++++ Çıkarılan Metin
Her
önemli ve büyük proje önce girişimci ruha sahip kişilerin zihninde uzun bir
fikri süreçten sonra hayata geçmeye hazırlanır. Bazı insanlar zamanın değil
geleceğin ihtiyaçlarını öngörerek kimilerine göre hayaller kurar ve projeler
tasarlar ama hepsinin hayata geçtiği ya da başarılı olduğu söylenemez.
Projelerde en zor süreç başlamaya kadar yapılan hazırlık dönemidir. Bu dönemde
sonuca nasıl ulaşılacağı detaylarıyla düşünülür ve yazılır. Yapılacak iş,
çalışacak insanlar, sermaye, mekan ve teknik bilgi ana konular olup bunların biraraya
getirilip başarıyla yönetilmesi sonuca ulaşmak için gereklidir. Öyleyse projelerin
başarıyla sonuçlanmasının iyi bir ekip çalışması gerektirdiği söylenebilir.
Bazı
projeler kişilerin, bazıları belli bir kesimin, bazıları da bir
milletin/ülkenin belki de insanlığın hayatını değiştirir. Ülkemiz yakın tarihine
baktığımızda az sayıda da olsa bu tür proje girişimlerinde bulunan cesur önemli
kişiler olduğu görebilir. Kimi insanlar çalışır, ticaret yapar para kazanır ama
kimileri de var ki bu serveti ülkesi ve insanlık için daha önemli faydalı
işlere yatırmayı tercih ederler. Bu çalışmaları herkesin desteklediği
zannedilse de çoğunlukla öyle olmaz. Kimi çıkar çevreleri ve sonuçtan olumsuz
etkileneceğini düşünler çeşitli engeller çıkarmaya çalışır.
++++++++
++++ Gösterilen Veriler
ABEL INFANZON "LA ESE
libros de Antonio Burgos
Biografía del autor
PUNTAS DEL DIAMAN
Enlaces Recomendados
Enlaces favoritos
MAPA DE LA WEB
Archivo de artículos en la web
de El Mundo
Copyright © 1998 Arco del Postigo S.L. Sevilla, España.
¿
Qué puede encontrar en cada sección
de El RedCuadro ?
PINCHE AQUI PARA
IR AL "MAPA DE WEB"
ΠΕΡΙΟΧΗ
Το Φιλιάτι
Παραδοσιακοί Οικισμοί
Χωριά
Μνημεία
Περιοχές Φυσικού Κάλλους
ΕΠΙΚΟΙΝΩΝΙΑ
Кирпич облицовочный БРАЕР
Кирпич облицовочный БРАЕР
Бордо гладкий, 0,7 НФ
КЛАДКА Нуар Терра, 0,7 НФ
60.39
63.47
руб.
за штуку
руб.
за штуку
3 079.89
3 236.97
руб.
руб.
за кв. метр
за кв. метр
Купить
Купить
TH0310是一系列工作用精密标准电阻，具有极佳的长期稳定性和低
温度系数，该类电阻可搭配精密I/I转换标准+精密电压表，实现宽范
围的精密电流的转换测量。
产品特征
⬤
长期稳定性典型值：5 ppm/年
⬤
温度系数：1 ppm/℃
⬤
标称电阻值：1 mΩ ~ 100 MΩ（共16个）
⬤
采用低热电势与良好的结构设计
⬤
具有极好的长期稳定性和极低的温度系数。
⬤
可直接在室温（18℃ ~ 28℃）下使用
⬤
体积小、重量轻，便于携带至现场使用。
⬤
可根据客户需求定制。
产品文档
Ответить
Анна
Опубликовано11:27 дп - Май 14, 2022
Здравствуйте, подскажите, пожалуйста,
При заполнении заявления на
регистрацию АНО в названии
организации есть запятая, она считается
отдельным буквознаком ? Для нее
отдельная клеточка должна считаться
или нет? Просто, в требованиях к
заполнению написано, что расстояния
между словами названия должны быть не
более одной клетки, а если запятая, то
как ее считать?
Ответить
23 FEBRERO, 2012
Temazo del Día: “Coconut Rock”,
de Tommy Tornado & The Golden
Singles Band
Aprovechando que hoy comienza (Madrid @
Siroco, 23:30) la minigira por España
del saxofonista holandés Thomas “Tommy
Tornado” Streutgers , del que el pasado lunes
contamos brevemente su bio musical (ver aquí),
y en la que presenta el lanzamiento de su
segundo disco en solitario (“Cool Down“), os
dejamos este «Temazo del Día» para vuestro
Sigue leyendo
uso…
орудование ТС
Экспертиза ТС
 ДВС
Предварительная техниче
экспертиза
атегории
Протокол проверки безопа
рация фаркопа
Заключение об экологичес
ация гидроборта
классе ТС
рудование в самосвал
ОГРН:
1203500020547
++++++++
- _Yapılacak Görevler_:
• a. Metne göre bir projede ana konu sayılan ve bir araya getirilip başarıyla yönetilmesi gereken unsurları sıralayın.
• b. Metinde "Projelerde en zor" ifadesinden başlayıp "çalışması gerektirdiği söylenebilir." ifadesine kadar uzanan bölümün tamamını yeniden yazın; bunu yaparken "sermaye" sözcüğünün yerine "finansman" sözcüğünü koyun.

- _Alıştırma Yanıtları_:
• a.
- Yapılacak iş
- Çalışacak insanlar
- Sermaye
- Mekan
- Teknik bilgi

• b.
Projelerde en zor süreç başlamaya kadar yapılan hazırlık dönemidir. Bu dönemde
sonuca nasıl ulaşılacağı detaylarıyla düşünülür ve yazılır. Yapılacak iş,
çalışacak insanlar, finansman, mekan ve teknik bilgi ana konular olup bunların biraraya
getirilip başarıyla yönetilmesi sonuca ulaşmak için gereklidir. Öyleyse projelerin
başarıyla sonuçlanmasının iyi bir ekip çalışması gerektirdiği söylenebilir.